Pour battre les meilleurs, il faut, a minima, être aussi fort à tous les niveaux. La mêlée ? Uini Atonio a fait les beaux jours de l’équipe de France par le passé, devons-nous nous baser sur lui pour l’avenir ? Je n’en suis pas certain.

Jalibert ou Ntamack ? Il vaut mieux avoir deux talents que pas de choix du tout. Jalibert fait un excellent début de saison, il se promène. Est-ce qu’il aura la même promenade au niveau international ? C’est la vraie question. Romain, même s’il est moins étincelant, on sait ce qu’il peut apporter sur le terrain international.

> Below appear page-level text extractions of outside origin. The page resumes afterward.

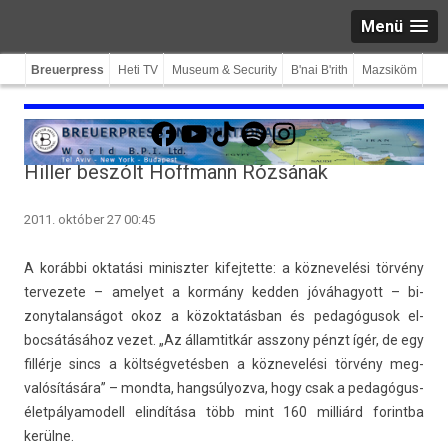
Menü
Breuerpress
Heti TV
Museum & Security
B'nai B'rith
Mazsiköm
Facebook
YouTube
TikTok
Spotify
Instagram
Hiller beszólt Hoffmann Rózsának
2011. október 27 00:45
A korábbi oktatási miniszt­er kifej­tette:
a köz­nevelési törvény
ter­vezete
– amelyet a kormány kedd­en jóváhagyott – bi­
zonytalan­ságot okoz a közok­tatás­ban és pedagógusok el­
bocsátásához vezet.
„Az állam­titkár as­szony pénzt ígér, de egy
fillérje sincs a költségvetésben a köz­nevelési törvény meg­
valósítására” – mondta, han­gsúlyoz­va, hogy csak a pedagógus-
életpályamodell elindítása több mint 160 milliárd forintba
kerülne.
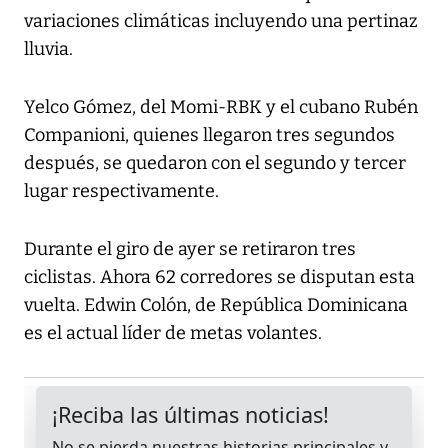
variaciones climáticas incluyendo una pertinaz
lluvia.
Yelco Gómez, del Momi-RBK y el cubano Rubén
Companioni, quienes llegaron tres segundos
después, se quedaron con el segundo y tercer
lugar respectivamente.
Durante el giro de ayer se retiraron tres
ciclistas. Ahora 62 corredores se disputan esta
vuelta. Edwin Colón, de República Dominicana
es el actual líder de metas volantes.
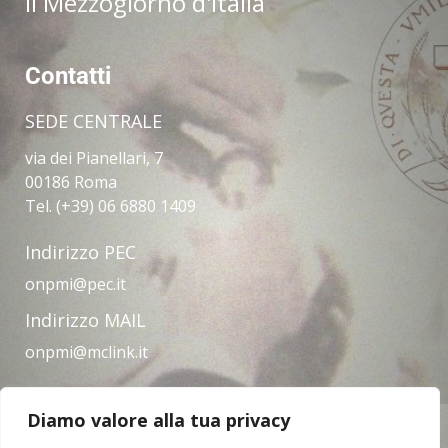
il Mezzogiorno d'Italia
Contatti
SEDE CENTRALE
via dei Pianellari, 7
00186 Roma
Tel. (+39) 06 6880 1409
Indirizzo PEC
onpmi@pec.it
Indirizzo MAIL
onpmi@mclink.it
Diamo valore alla tua privacy
Amministrazione trasparente
Privacy Policy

Gregory Alldritt peut changer de tenue lorsqu’il porte le maillot de l’équipe de France. Maintenant, il ne faut pas négliger les jeunes qui arrivent. Aujourd’hui, on demandera à Alldritt d’être le meilleur à son poste, on ne peut avoir une copie moyenne de sa part. Je pense qu’il reste un pilier de l’équipe. Puis il s’entend bien avec Antoine (Dupont). L’équipe peut être bâtie est autour d’eux.

Peut-être que je regarde les matches avec un peu plus de détachement, je vais quand même avoir 72 ans (rires). Je regarde beaucoup plus le Stade Toulousain, évidemment. Je remarque que (Kylian) Gourgues est intéressant sur ce qu’il propose."

Ses années de sélectionneur (2016-2017)

"J’ai passé la première année dans de très bonnes conditions. La seconde, non. Il est dommage qu’on n’ait pas eu le temps de faire nos quatre ans, surtout quand on voyait les joueurs de talent qui débarquaient.

Ce serait facile de vous dire que c’est du gâchis. Je n’ai pas terminé ma carrière comme j’aurais aimé. Ça aurait été intéressant de me laisser tranquille faire mon travail comme je l’ai fait au Stade Toulousain pendant tout ce temps.

En équipe de France, on a eu cette période où il a fallu se remonter les manches, on a commencé à apporter certains lièvres comme Antoine Dupont ou Anthony Jelonch. J’aurais aimé travailler les deux années supplémentaires pour atteindre le plus haut niveau.

Si la plaie est encore ouverte ? Oui, bien sûr, c’est une période noire de ma vie, c’est évident.

Des souvenirs, j’en ai 3000. Sur le plan du jeu, je me souviens d’un match contre le pays de Galles qu’on gagne vingt minutes après le temps réglementaire (20-18, mars 2018). Il y a eu ce changement de pilier qui fait qu’on a fini par gagner. Ce sont des bons souvenirs. Vraiment, on voyait que les Français étaient fiers de leur rugby et des joueurs qui faisaient partie de cette équipe de France.

Et après, il y a tous les mauvais que j’ai accumulés et sur lesquels je n’ai pas envie de revenir sur cette dernière année compliquée."